**Instructions to follow**
Retype every line of the records below word for word, leaving out the pictures.

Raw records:
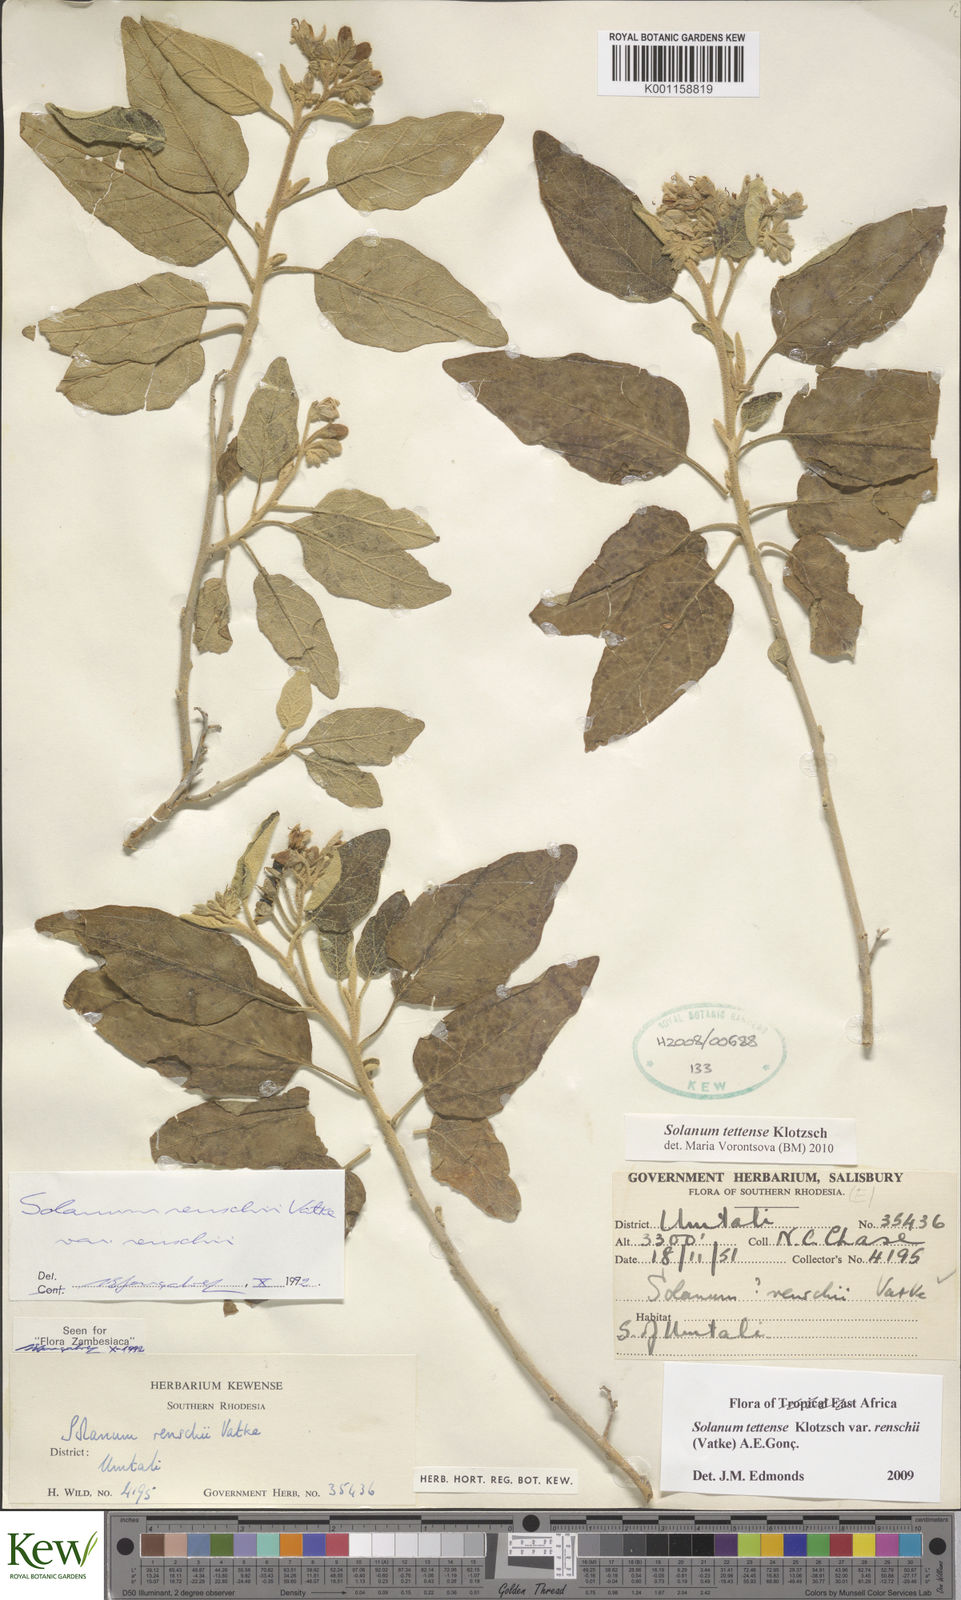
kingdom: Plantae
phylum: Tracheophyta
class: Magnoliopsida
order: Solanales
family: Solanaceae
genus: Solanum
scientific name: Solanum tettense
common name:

**Completed task**
kingdom: Plantae
phylum: Tracheophyta
class: Magnoliopsida
order: Solanales
family: Solanaceae
genus: Solanum
scientific name: Solanum tettense
common name:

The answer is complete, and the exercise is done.